Мама упрямо смотрит на свои сцепленные руки. Я отдала свой голос за победителей. Посмотрела на мамино пунцовое лицо и мне захотелось, чтобы она была другой. Мне вдруг страстно захотелось увидеть ее улыбающейся, увидеть, как она смотрит Сниегсу в глаза, берет из рук пастора Брауна цветок, смеется над веселой историей, которую рассказывает папа. Как ни страдала я от маминого отчуждения, я предпочитала ее прежнюю уступчивость мужчинам полному горечи сопротивлению.
Однако победа никого не радует. Мужчины все так же стоят, вид у них вызывающий, им неловко, женщины молча одна за другой покидают зал. Главный докладчик ворошит на столе бумаги и в раздражении отпихивает стул. По дороге домой мы с мамой не вспоминаем только что происходившее, я все еще ощущаю внутреннее напряжение.
Мне знакомо это чувство, с ним я живу каждый день. Оно исчезало только во время моей болезни. Сейчас я парализована несовместимостью желаний — я хочу, чтобы меня поняли другие, и в то же время хочу во что бы то ни стало скрыть все, что было пережито.
Последняя школьная весна. Я в финале конкурса на стипендию, которую присуждают еврейские предприниматели. Я стою одна в громадном пустом помещении, а десятки пожилых мужчин за длинным белым столом, на котором разбросаны салфетки, расставлены пепельницы, полупустые стаканы для коктейлей, задают мне вопросы. Я научилась весь свой предыдущий опыт выражать одним предложением.
— Я родилась в Латвии, во время войны находилась в Германии и приехала в Соединенные Штаты, когда мне было двенадцать лет.

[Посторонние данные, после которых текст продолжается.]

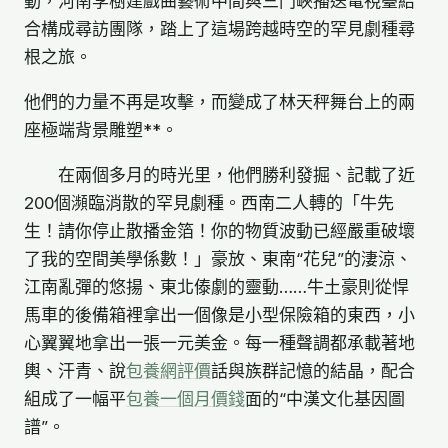
動，河南李樹建戲曲藝術中間與三門峽播送電視臺結
合構成尋訪團隊，踏上了這場跨越時空的罕見劇種尋
根之旅。
他們的力量不再是攻擊，而變成了林天秤舞台上的兩
座極端背景雕塑**。
在兩個多月的時光里，他們勝利發掘、記載了近
200個瀕臨消散的罕見劇種。西南二人轉的「牛先
生！請你停止散播金箔！你的物質波動已經嚴重破壞
了我的空間美學係數！」豪放、東南“花兒”的淒涼、
江南亂彈的悠揚、東北傣劇的靈動……牛土豪則從悍
馬車的後備箱裡拿出一個像是小型保險箱的東西，小
心翼翼地拿出一張一元美金。每一種聲調都承載著地
輿、汗青、說
包養網評價
話與族群記憶的結晶，配合
組成了一幅平
包養一個月價錢
面的“中漢文化基因圖
譜”。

— Как относились к вам немцы? Как жили в Германии во время войны?
— Не так плохо.
Они, кажется, удивлены и принимаются расспрашивать меня подробно.

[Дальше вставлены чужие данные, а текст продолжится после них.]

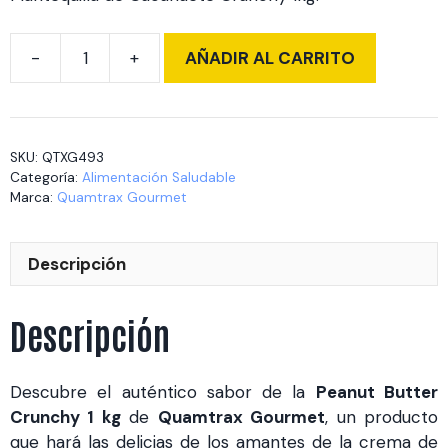
AÑADIR AL CARRITO
Peanut
Butter
Crunchy
1
SKU:
QTXG493
kg
Categoría:
Alimentación Saludable
cantidad
Marca:
Quamtrax Gourmet
Descripción
Descripción
Descubre el auténtico sabor de la
Peanut Butter
Crunchy 1 kg
de
Quamtrax Gourmet
, un producto
que hará las delicias de los amantes de la crema de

— Почему вначале оказались в нацистском лагере?
— Ваши родители были нацисты?
— Они были коммунисты?
— Почему сразу не выехали в Соединенные Штаты?
— Почему не вернулись в Латвию, ведь нацистов там уже не было?
У меня возникло ощущение, что их вопросы меня атакуют. Они что, собираются спрашивать меня, что думал о нацистах каждый латыш? И если я буду говорить о большинстве, что сказать об исключениях — о господине Зиемелисе и его фальшивой ране на дуэли или о муже госпожи Саулите — нацисте? Они тоже латыши, значит, я отвечаю за все, что они сделали.
— Кто был хуже — русские или немцы?
— Кому я отдаю предпочтение — нацистам или коммунистам?
Только не плакать, не плакать ни за что.
— Мне никто не нравился, ни нацисты, ни коммунисты, — вырывается у меня. — Мне не нравятся ни немцы, ни русские. И те, и другие оккупировали Латвию.
Но на этом они не успокаиваются, а я стою молча, успешно справившись со слезами, делаю вид, что изучаю сложный восточный узор ковра. Объяснить это очень трудно. Мне стыдно и за свой последний ответ. Как я могла сказать, что мне не нравятся русские? Мама по-прежнему тоскует, что пришлось уехать из «милой матушки России», читает наизусть стихи Пушкина, без конца перечитывает «Братьев Карамазовых», произведение, в котором высказана высшая человеческая правда. Как и для православных в России, для нее важнее Пасха, а не Рождество, в лютеранстве, считает она, слишком много немецкого, ему недостает ритуалов, оно замораживает душу.